2011/03/23

Carefully watch the media coverage, even despite their unwillingness to follow "Yellow Journalism"

  After the revelation of radiation leakage from the nuclear reactors, crippled by the tsunami hits, at Fukushima No.1 nuclear power plant operated by Tokyo Electronic Power Co., the more attention of media and people were shifting to radioactive contamination of agricultural products produced and harvested in the peripheral areas from the troubled plant in Fukushima Prefecture, Northeastern Japan, as well as ones to human health.
  Japanese Chief Cabinet Secretary Yukio Edano said on March 21st the government had confirmed the fact spinach and milk found to have been contaminated with radiation, stressing the intake will do very little damage to the human body. The World Health Organization on the same day also announced the radiated food was safe enough to eat and drink at that moment.
  However, the two news media reported the story with precisely opposite interpretation.
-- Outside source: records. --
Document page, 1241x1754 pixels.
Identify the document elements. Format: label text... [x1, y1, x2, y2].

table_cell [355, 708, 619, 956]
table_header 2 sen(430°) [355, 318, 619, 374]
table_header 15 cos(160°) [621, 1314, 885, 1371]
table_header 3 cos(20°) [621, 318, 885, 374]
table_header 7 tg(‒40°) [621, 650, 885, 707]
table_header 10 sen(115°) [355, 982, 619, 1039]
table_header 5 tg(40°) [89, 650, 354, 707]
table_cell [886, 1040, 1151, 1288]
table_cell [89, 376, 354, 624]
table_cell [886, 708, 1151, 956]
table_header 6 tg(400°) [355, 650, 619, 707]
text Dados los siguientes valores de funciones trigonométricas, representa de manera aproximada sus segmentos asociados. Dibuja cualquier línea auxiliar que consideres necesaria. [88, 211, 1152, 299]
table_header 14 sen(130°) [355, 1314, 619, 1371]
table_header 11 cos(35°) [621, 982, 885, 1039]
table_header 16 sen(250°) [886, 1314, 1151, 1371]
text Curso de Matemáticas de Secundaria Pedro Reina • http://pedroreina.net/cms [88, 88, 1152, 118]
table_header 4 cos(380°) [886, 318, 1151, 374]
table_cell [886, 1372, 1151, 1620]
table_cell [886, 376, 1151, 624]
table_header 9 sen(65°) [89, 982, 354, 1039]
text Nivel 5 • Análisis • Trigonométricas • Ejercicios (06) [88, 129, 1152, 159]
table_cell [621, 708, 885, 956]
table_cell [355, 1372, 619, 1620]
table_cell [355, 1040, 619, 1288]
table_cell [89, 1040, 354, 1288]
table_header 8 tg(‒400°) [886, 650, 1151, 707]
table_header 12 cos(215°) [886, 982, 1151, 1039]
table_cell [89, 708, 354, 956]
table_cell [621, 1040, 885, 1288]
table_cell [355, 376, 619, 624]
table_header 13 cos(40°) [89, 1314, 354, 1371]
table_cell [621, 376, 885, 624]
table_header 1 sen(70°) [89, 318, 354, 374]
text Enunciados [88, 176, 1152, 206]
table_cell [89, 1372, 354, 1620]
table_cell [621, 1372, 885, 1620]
AFP wrote as the WTO’s earlier statement put it.
(http://news.yahoo.com/s/afp/20110321/hl_afp/japanquakeaccidentnuclearfoodwho_20110321154307)
Meanwhile, Reuters’ reported it from extremely negative perspectives, quoting the WTO’s spokesman Peter Cordingley’s comments in a phone interview.
(http://www.reuters.com/article/2011/03/21/us-japan-quake-idUSTRE72K4B520110321)
  I asked the organization which was right or wrong by email. The reply said the WTO considered the radiation contaminated food had no influence on the human body in the short-term future in reference with reference to the current information, attaching a URL at CNN’s website.
(http://www.reuters.com/article/2011/03/21/us-japan-quake-idUSTRE72K4B520110321)
This teaches you the fact there is no exception as many say: we need to double-check the media coverage. The more complex, confused and shocking situation was caused by the biggest earthquakes and tsunamis in history that hit as hard across Japan as led to the 20,000 or above missing or dead and paralyzed its capital function and business center in the metropolitan Tokyo business district, the more cautious you have to become about how the media cover stories on these events.